Pacifists who fought against the Second World War faced insurmountable odds—but their resistance, philosophy, and strategies fostered a tradition of activism that shaped America right up to the present day.

In this provocative and deeply researched work of history, Akst takes readers into the wild, heady, and uncertain times of America on the brink of a world war, following four fascinating resisters -- four figures who would subsequently become famous political thinkers and activists -- and their daring exploits: David Dellinger, Dorothy Day, Dwight MacDonald, and Bayard Rustin. The lives of these diverse anti-war advocates--a principled and passionate seminary student, a Catholic anarchist, a high-brow intellectual leftist, and an African-American pacifist and agitator--create the perfect prism through which to see World War II from a new angle, that of the opposition, as well as to show how great and lasting their achievements were.

The resisters did not stop the war, of course, but their impact would be felt for decades. Many of them went on to lead the civil-rights and anti-Vietnam War movements, the two most important social stands of the second half of the twentieth century. The various World War II resisters pioneered non-violent protest in America, popularized Gandhian principles, and desegregated the first prison mess halls. Theirs is a story that has never been told.

Author Biography

Daniel Akst is a writer whose work has appeared in the New York Times, Wall Street Journal, Los Angeles Times, Boston Globe, Slate and other leading publications. His most recent book is We Have Met the Enemy: Self-Control in an Age of Excess (2011). The paperback edition was published under the title, Temptation.

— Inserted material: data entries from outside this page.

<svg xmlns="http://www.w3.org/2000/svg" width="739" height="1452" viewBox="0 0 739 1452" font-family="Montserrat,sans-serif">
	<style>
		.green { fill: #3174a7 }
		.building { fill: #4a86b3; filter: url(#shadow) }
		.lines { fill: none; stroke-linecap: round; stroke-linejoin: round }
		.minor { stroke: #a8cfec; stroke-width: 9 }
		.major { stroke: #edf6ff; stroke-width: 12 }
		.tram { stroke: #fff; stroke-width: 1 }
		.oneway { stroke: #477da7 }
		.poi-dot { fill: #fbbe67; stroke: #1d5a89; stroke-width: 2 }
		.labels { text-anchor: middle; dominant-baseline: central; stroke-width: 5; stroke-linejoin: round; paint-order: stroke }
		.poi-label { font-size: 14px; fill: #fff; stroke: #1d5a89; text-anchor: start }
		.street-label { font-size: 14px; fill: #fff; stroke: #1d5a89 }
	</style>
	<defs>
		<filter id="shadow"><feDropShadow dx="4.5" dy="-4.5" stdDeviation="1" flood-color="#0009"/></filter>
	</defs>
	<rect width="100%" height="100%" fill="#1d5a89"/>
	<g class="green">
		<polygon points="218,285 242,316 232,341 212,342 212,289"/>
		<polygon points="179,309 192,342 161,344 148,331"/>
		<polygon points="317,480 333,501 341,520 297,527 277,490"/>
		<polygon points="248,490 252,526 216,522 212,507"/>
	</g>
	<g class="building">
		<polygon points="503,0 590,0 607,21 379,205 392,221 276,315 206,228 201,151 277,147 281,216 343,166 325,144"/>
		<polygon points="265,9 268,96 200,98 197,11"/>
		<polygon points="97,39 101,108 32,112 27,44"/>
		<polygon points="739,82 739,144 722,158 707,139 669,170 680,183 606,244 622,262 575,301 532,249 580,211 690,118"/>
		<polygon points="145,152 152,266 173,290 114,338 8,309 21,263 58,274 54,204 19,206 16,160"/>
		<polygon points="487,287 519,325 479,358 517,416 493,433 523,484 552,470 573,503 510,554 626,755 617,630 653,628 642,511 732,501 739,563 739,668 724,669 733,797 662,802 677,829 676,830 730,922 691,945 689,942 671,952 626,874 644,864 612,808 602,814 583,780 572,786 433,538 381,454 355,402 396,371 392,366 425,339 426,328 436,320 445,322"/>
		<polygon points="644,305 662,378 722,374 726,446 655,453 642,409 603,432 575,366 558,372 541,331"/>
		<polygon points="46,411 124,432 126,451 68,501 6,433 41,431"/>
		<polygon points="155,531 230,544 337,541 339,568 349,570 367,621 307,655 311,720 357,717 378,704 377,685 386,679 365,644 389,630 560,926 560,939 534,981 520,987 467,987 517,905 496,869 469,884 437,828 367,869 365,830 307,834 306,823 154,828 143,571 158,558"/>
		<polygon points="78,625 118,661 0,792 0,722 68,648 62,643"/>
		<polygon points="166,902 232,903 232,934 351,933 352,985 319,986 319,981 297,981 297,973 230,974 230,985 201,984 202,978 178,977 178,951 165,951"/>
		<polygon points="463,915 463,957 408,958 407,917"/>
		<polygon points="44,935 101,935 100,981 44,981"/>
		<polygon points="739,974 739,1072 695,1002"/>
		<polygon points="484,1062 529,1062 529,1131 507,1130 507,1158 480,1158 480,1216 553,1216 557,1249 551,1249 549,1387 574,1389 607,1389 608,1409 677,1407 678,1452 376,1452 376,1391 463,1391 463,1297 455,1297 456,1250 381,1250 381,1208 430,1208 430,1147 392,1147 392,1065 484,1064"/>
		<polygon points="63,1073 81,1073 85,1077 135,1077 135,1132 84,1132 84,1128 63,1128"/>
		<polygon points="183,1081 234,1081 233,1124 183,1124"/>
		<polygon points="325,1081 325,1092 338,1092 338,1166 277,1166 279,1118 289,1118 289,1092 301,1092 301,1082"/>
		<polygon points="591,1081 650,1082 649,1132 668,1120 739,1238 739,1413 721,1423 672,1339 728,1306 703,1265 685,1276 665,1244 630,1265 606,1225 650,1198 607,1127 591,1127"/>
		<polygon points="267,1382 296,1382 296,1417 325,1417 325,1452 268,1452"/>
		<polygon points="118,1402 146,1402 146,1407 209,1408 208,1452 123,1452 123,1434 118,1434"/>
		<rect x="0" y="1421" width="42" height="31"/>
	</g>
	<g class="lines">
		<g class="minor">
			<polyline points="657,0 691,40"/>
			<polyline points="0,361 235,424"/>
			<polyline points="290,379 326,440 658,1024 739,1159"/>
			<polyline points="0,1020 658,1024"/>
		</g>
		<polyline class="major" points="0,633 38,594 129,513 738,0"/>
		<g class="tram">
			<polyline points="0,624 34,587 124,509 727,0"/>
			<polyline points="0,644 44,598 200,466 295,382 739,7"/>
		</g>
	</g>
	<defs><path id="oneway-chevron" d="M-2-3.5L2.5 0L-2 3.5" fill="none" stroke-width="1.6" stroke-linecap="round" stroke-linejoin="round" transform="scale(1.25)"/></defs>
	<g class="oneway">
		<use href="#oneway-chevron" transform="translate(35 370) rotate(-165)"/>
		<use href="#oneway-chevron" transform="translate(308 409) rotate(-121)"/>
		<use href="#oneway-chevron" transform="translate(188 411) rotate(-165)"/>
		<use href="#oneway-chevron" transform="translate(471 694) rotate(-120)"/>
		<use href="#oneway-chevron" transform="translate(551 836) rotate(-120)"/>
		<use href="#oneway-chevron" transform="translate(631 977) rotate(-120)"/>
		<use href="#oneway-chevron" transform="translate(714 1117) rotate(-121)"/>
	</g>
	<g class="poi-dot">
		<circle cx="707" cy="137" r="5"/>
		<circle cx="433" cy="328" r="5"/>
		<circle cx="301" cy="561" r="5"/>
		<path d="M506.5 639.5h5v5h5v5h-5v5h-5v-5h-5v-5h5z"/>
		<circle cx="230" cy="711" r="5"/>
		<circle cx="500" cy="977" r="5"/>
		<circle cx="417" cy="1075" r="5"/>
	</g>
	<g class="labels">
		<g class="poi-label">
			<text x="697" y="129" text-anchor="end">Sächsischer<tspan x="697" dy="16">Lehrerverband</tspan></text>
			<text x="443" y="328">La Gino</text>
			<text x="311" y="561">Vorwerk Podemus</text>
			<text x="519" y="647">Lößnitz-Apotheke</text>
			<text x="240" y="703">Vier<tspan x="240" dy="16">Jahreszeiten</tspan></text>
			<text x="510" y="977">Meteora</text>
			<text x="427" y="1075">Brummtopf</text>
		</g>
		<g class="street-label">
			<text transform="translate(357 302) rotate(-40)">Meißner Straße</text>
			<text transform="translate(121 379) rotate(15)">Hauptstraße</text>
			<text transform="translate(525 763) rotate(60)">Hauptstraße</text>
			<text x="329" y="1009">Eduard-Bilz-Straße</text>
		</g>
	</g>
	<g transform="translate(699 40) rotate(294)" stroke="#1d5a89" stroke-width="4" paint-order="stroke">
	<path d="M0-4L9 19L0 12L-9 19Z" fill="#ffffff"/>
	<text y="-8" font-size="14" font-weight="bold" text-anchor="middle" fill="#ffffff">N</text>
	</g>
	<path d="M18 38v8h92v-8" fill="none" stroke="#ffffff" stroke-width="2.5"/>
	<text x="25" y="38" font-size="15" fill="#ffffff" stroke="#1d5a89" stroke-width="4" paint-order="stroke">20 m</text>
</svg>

He has written scores of book reviews over the years and was a board member of the National Book Critics Circle. He has been  a Koret Fellow at the University of California (Berkeley) Graduate School of Journalism, a  public policy scholar at the Woodrow Wilson International Center  in Washington, DC, and a public policy fellow at the Levy Economics Institute of Bard College. He has also been a visiting instructor in the humanities at Bard and has taught writing in the Bard Prison Initiative.